I have reported for more than 40 years in Washington, mostly for publications for health professionals. I have been alarmed to see intensification of rules forcing reporters to go through public information officers to speak to anyone in an agency. Those, along with the further obstructions those rules enable, as well as better known threats, have seriously eroded press freedom. The SPJ chapter in the nation’s capital can be a major voice on this. I worked with SPJ on our letters to President Obama, including the one signed by 53 groups in 2015 and I was part of the delegation to the White House on the issue. I have served for three years on Chapter Board and two years as recording secretary.

–Article Six- Duties of Officers (from SPJ DC Bylaws)

Section 1: The President shall preside at all meetings, shall exercise general supervision over the affairs and activities of the Chapter, and shall serve as an ex-officio member of all committees.

Section 2: If the President is absent or incapacitated, the President’s duties shall be assumed by the Vice President. The Vice President shall also serve as program coordinator for the Chapter.

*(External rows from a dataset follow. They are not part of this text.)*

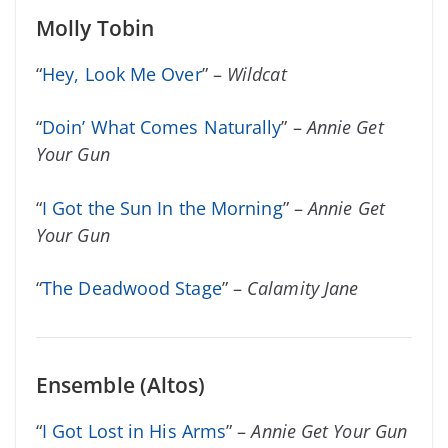
Molly Tobin
“
Hey, Look Me Over
” –
Wildcat
“
Doin’ What Comes Naturally
” –
Annie Get
Your Gun
“
I Got the Sun In the Morning
” –
Annie Get
Your Gun
“
The Deadwood Stage
” –
Calamity Jane
Ensemble (Altos)
“
I Got Lost in His Arms
” –
Annie Get Your Gun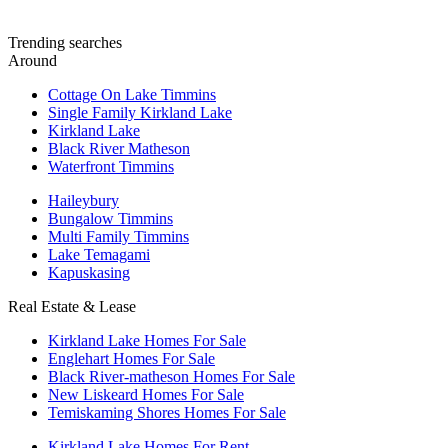
Trending searches
Around
Cottage On Lake Timmins
Single Family Kirkland Lake
Kirkland Lake
Black River Matheson
Waterfront Timmins
Haileybury
Bungalow Timmins
Multi Family Timmins
Lake Temagami
Kapuskasing
Real Estate & Lease
Kirkland Lake Homes For Sale
Englehart Homes For Sale
Black River-matheson Homes For Sale
New Liskeard Homes For Sale
Temiskaming Shores Homes For Sale
Kirkland Lake Homes For Rent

Section 3: The Recording Secretary shall keep minutes of all meetings of the Chapter and send records of the proceedings to members of the Executive Board.

Section 4: The Corresponding Secretary shall be the custodian of all Chapter records unless a special officer shall be appointed for that purpose, shall maintain the Chapter roster, including all records and reports on membership enrollment, and shall conduct all correspondence of the Chapter, as required.

Section 5: The Treasurer shall receive all Chapter funds, keep them in one or more Federally insured depositories approved by the Executive Board, and payout funds only by direction of the President. The Treasurer shall make a written monthly report to the Executive Board of all disbursements, receipts and balances.

B– Article Seven- Executive Board (from SPJ DC Bylaws)

Section 1: The Executive Board of the Chapter shall consist of the officers of the Chapter, the immediate past president, and six directors chosen as provided in the Chapter Constitution and, when applicable under Section 3 of Article Five of the Constitution, the Region 2 Director and any elected national officer who is a Chapter member.

Section 2: The Executive Board of the Chapter shall be responsible for conducting the business of the Chapter.

C—Article Five- Directors (from the SPJ DC Constitution)

Section 1: There shall be elected from the membership of this Chapter six directors who shall meet at least nine times per year with the officers of the Chapter to formulate plans and procedures. These directors together with the officers of the chapter and the immediate past president shall constitute the Executive Board.

Section 2: Three directors shall be elected each year for a term commencing at the next annual installation of officers and expiring at the installation two years thereafter.

[While the Directors do not have specific duties allocated to them by the Bylaws and the Constitution of the chapter, they are expected to work fully with the board and to select an area or areas of interest on which they would like to focus their efforts, according to Region 2 Director Andy Schotz. They can choose from existing committees or propose a new committee or opt to work on annual events such as the Hall of Fame Dinner.  The chapter also encourages Directors to volunteer to serve as judges for National’s Pro Chapter and Student media competitions and for the DC Chapter’s annual DATELINE awards. They can decide what is the best form of service to the chapter, based on their own interest and time commitments.]

Section 3: If the Region 2 Director or an elected national officer is a member of this Chapter, that person shall be a voting member of the Executive Board.

D— Article Four- Officers (from SPJ DC Constitution)

Section 1: The officers of this Chapter shall be a president, a vice president, a recording secretary, a corresponding secretary and a treasurer.

Section 2: The officers shall be elected for one-year terms, which shall begin at the next annual installation of officers and shall end at the following installation.